Ah, and, for those who are tempted by the trials of intentions, the filmmaker makes fun (gently) of “intellectuals” as much as of “proles”.
But in short, the catastrophe, since a catastrophe must indeed occur, will occur later, when we do not expect it, thanks to a very dark sequence. As the months pass, it is in fact no longer the wear and tear of the couple that Sophia forms with Xavier that imposes itself, but rather the wear and tear of the passion that consumes Sophia and Sylvain.
The intensity of their relationships can lead to moments of ugliness, between jealousy and degradation. Moreover, Monia Chokri does not fear a break in tone, a technique that she handles brilliantly.
Always the opposite of the dictates of the comic-sentimental genre, Simple like Sylvain, while multiplying the lines of chiseled finesse, is not afraid of being believed. You have to hear some heated exchanges between Sylvain and Sophia… Him, lecherous: “Are you the one who makes you so wet? » She, pragmatic: “You have to believe. »
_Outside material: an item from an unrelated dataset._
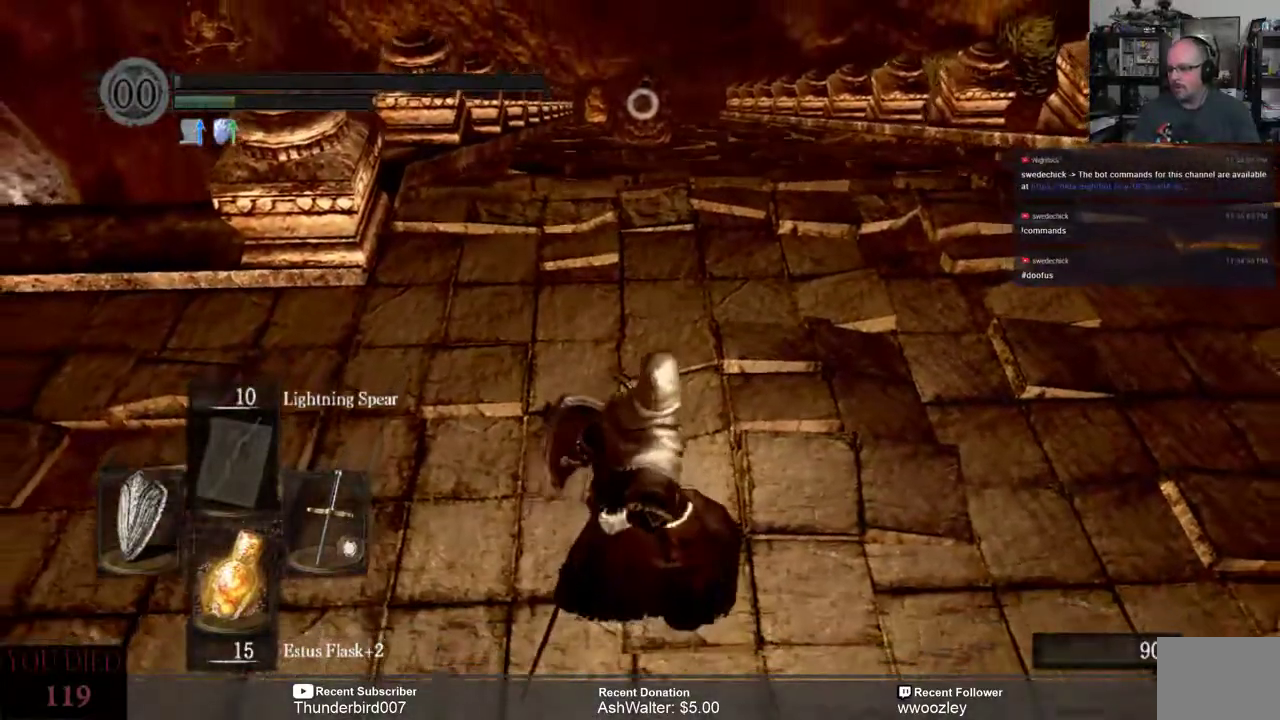
{"dt_ms": 500, "buttons": [], "left_stick": "down", "right_stick": "center", "events": []}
It’s a notch more daring than the public orgasm simulated by Meg Ryan for the benefit of Billy Crystal in When Harry Met Sally (When Harry Met Sally).
Outdated and second-rate
Magalie Lépine-Blondeau (The night Laurier Gaudreault woke up) and Pierre-Yves Cardinal (Tom on the farm) are perfectly in tune with the singular nature of the proposition. That’s to say ?
The film has an old-fashioned style, with its palette of predominantly autumnal shades, its pronounced image grain and its camera which swirls around the lovers like Lelouch… In this respect, the film has a kitsch side, but assumed and very second degree: it was embryonic in My brother’s wifeprominently in Baby sitterand now completely successful.
In terms of staging, Simple like Sylvain is the most accomplished work of Monia Chokri (and the great cinematographer André Turpin). The compositions are seductive, often playing magnificent chiaroscuro. In the background, Xavier, abandoned to his fate, is seen at the back of the house through a door frame, while in the foreground, Sophia cries silently on the stairs that lead to the upstairs: isolated in the ambient darkness, each one exists in its own little island of light.
And what about this passage in a gas station where Monia Chokri alternates perspectives like a singer of Brian De Palma: Sylvain stands next to the vehicle, Sophia is seated inside, and their eyes escape before meeting , successively, through a reflection on the door window, in the rearview mirror, then face to face… It’s never dizzying, just virtuoso.
This explains this, Simple like Sylvain arouses the irrepressible desire to be seen again as soon as it is finished. Because, to paraphrase Sophia just after her first carnal escapade with Sylvain: once is not enough.